BUFFALO, NY -- Working moms have been hit hard by the pandemic, forcing some to leave the workforce or cut back drastically on their work hours.
But there’s a big effort underway nationwide called the Marshall plan to help working moms.
“And it was very difficult, but I lost the job because of COVID,” explained Marilyn Rodriguez, Buffalo resident.
Rodriguez, a mother of two boys, 12 and 6, is among the more than two-million women nationwide forced out of a job because of the pandemic.
“A few of my friends lost everything and they didn't even get unemployment because they didn't work enough. They had just started working and just started figuring it out and bam — everything happened,” remarked Rodriguez.
Rodriguez said she's lucky because her boyfriend works full time and she's been able to stay home and help her kids with remote learning.
One in four women are expected to leave the workforce because of the pandemic.
“This could potentially set women back a generation,” declared Sheri Scavone, executive director, Western New York Women’s Foundation.
The Marshall Plan for Moms is being promoted nationally by a prominent group of women. It brings to light the value of work women do as mothers.
It calls on the Biden Administration to implement the following:
- Establish a task force to create a Marshall Plan for moms
- Implement a short-term monthly payment to moms depending on needs and resources
- Pass long overdue policies like paid family leave, affordable childcare and pay equity.

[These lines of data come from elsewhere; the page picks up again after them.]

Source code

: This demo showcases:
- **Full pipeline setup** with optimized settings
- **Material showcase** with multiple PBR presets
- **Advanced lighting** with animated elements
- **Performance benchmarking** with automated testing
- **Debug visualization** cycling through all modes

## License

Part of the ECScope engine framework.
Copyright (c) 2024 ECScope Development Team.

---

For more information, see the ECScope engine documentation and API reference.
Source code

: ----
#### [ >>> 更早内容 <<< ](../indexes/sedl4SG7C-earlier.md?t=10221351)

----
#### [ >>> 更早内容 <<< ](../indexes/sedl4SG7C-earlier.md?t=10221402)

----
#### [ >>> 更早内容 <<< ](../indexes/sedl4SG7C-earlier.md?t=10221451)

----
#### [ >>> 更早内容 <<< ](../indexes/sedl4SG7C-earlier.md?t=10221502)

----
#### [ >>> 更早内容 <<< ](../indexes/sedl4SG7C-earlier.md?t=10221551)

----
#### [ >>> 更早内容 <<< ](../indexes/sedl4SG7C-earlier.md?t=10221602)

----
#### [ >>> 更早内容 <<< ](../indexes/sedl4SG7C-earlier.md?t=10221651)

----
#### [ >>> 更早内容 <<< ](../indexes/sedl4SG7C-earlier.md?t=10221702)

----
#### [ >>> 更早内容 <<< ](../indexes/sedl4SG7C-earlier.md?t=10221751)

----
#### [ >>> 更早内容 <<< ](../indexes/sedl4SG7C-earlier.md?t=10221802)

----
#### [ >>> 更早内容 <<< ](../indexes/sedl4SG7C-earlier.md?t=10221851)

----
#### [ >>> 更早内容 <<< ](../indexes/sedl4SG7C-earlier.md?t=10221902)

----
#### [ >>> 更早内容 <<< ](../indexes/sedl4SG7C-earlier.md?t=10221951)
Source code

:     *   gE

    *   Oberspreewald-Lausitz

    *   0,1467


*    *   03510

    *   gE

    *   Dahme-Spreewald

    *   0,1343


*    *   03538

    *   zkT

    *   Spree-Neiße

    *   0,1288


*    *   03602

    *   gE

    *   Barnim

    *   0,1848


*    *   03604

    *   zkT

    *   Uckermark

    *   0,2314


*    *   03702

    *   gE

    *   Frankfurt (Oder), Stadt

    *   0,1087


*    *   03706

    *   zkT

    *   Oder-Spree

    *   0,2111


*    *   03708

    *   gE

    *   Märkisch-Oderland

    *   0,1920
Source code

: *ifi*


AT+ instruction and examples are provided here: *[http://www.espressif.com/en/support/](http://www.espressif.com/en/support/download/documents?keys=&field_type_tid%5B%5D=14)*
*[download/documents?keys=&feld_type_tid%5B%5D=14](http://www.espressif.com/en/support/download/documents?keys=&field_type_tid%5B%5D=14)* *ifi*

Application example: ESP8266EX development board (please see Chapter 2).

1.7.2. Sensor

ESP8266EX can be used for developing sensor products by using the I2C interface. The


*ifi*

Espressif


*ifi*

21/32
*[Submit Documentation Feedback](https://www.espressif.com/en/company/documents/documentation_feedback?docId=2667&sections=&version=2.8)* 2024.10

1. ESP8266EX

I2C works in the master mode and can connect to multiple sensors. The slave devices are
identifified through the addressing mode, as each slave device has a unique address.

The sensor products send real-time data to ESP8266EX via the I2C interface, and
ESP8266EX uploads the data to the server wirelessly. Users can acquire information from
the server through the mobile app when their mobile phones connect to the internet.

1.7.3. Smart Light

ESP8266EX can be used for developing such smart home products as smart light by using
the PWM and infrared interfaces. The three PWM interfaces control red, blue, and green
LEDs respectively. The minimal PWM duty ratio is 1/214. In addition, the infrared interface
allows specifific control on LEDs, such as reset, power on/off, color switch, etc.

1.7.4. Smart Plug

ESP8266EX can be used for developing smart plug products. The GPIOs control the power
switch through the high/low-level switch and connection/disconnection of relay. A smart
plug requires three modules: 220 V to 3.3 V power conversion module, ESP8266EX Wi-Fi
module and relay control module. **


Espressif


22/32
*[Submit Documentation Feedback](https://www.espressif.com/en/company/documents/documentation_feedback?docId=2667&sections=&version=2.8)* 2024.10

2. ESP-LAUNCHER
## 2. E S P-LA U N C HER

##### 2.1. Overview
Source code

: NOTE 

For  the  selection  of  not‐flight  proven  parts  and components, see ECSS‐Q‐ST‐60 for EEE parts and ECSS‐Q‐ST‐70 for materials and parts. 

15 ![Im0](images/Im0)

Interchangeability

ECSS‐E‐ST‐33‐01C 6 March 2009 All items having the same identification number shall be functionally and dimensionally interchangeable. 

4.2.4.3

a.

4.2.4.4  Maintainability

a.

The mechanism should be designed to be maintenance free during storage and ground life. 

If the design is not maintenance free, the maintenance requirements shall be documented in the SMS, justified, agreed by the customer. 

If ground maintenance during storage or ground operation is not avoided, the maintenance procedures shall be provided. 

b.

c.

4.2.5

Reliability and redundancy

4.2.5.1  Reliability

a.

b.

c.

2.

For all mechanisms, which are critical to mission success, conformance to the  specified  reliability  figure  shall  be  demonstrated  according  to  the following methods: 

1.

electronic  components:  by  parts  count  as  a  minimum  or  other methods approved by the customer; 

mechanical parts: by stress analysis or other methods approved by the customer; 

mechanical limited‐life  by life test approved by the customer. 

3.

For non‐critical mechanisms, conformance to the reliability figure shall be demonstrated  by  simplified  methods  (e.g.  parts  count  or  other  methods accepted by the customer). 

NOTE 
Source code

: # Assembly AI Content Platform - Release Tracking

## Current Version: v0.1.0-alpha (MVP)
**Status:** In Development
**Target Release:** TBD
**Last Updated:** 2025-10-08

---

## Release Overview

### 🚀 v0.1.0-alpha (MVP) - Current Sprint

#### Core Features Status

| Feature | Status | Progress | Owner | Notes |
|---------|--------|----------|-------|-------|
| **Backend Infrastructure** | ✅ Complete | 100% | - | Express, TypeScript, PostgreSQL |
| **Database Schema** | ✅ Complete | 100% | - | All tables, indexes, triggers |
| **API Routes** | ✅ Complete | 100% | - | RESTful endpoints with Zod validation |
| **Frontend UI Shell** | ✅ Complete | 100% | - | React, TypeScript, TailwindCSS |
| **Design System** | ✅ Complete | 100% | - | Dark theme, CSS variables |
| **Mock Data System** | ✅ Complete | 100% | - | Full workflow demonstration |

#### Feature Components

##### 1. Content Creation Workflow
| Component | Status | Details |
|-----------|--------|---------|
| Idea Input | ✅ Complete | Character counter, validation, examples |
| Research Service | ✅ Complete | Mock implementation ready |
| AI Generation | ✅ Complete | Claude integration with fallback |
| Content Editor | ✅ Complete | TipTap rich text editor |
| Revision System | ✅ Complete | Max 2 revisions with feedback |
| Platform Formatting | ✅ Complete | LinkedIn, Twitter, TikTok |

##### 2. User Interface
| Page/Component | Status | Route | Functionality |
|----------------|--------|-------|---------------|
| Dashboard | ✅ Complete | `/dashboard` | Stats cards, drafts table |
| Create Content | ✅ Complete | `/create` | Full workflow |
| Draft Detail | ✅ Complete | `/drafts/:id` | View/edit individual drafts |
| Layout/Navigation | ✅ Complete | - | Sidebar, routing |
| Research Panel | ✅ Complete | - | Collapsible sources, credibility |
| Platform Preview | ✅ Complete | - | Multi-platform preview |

“Even when women start to reenter the workforce, it is potentially going to be at a lower level at lower pay,” Scavone noted.
“If we aren't prepared to make a what — we refer to as a systemic change across institutional platforms — then this will be a missed opportunity,” stated Karen King, executive director, Erie County Commission on the Status of Women.
King said some working moms have been forced to reduce their hours and take a step back in their careers.
“Many women have lost their jobs and are scrambling around to keep their heads above water and take care of their families,” King said.
For other career moms, like Danene Darby of Buffalo, a contract specialist and mother of a seven year old boy, Darby must now must work remotely.
“I struggled really hard just adjusting to having to work at home and being a full-time mom,” Darby replied.
Darby said she misses going into work.
“Honestly, it was a really hard adjustment. I'm an extroverted person, so I thrive at going to work,” reflected Darby.
Experts say women have been impacted greatly because the expectation remains — women are still considered the primary care givers.